---------- RECORDS PROVIDED

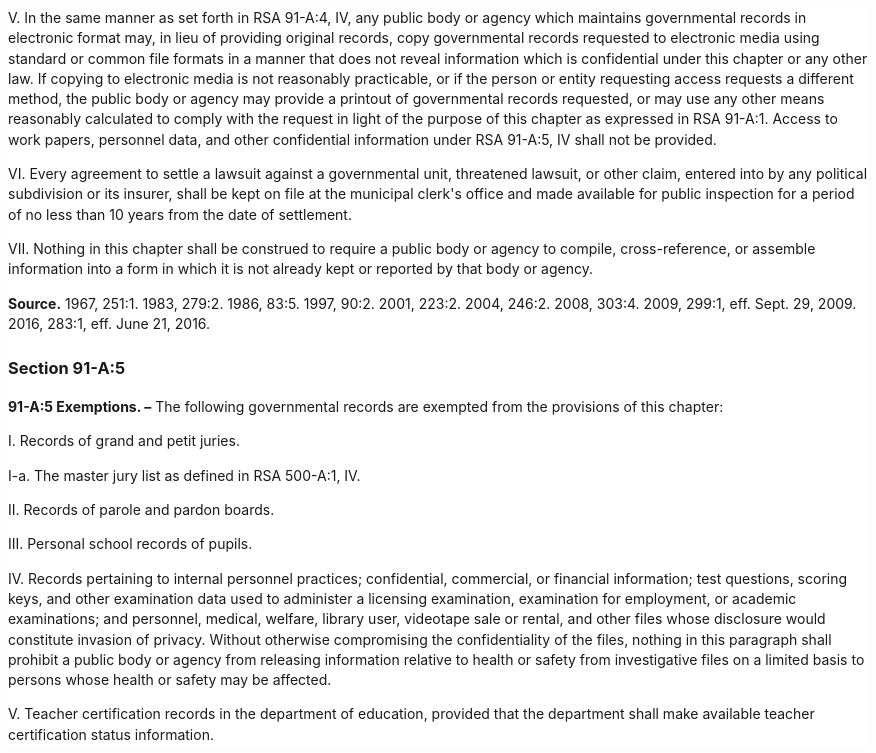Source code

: V. In the same manner as set forth in RSA 91-A:4, IV, any public
body or agency which maintains governmental records in electronic format
may, in lieu of providing original records, copy governmental records
requested to electronic media using standard or common file formats in a
manner that does not reveal information which is confidential under this
chapter or any other law. If copying to electronic media is not
reasonably practicable, or if the person or entity requesting access
requests a different method, the public body or agency may provide a
printout of governmental records requested, or may use any other means
reasonably calculated to comply with the request in light of the purpose
of this chapter as expressed in RSA 91-A:1. Access to work papers,
personnel data, and other confidential information under RSA 91-A:5, IV
shall not be provided.
                                             
 VI. Every agreement to settle a lawsuit against a governmental unit,
threatened lawsuit, or other claim, entered into by any political
subdivision or its insurer, shall be kept on file at the municipal
clerk's office and made available for public inspection for a period of
no less than 10 years from the date of settlement.
                                             
 VII. Nothing in this chapter shall be construed to require a public
body or agency to compile, cross-reference, or assemble information into
a form in which it is not already kept or reported by that body or
agency.

**Source.** 1967, 251:1. 1983, 279:2. 1986, 83:5. 1997, 90:2. 2001,
223:2. 2004, 246:2. 2008, 303:4. 2009, 299:1, eff. Sept. 29, 2009. 2016,
283:1, eff. June 21, 2016.

### Section 91-A:5

 **91-A:5 Exemptions. –** The following governmental records are
exempted from the provisions of this chapter:
                                             
 I. Records of grand and petit juries.
                                             
 I-a. The master jury list as defined in RSA 500-A:1, IV.
                                             
 II. Records of parole and pardon boards.
                                             
 III. Personal school records of pupils.
                                             
 IV. Records pertaining to internal personnel practices;
confidential, commercial, or financial information; test questions,
scoring keys, and other examination data used to administer a licensing
examination, examination for employment, or academic examinations; and
personnel, medical, welfare, library user, videotape sale or rental, and
other files whose disclosure would constitute invasion of privacy.
Without otherwise compromising the confidentiality of the files, nothing
in this paragraph shall prohibit a public body or agency from releasing
information relative to health or safety from investigative files on a
limited basis to persons whose health or safety may be affected.
                                             
 V. Teacher certification records in the department of education,
provided that the department shall make available teacher certification
status information.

--------------------

How many lines in the entries above hold the string "personnel"? Answer with the number and nothing more.

SOLUTION: 3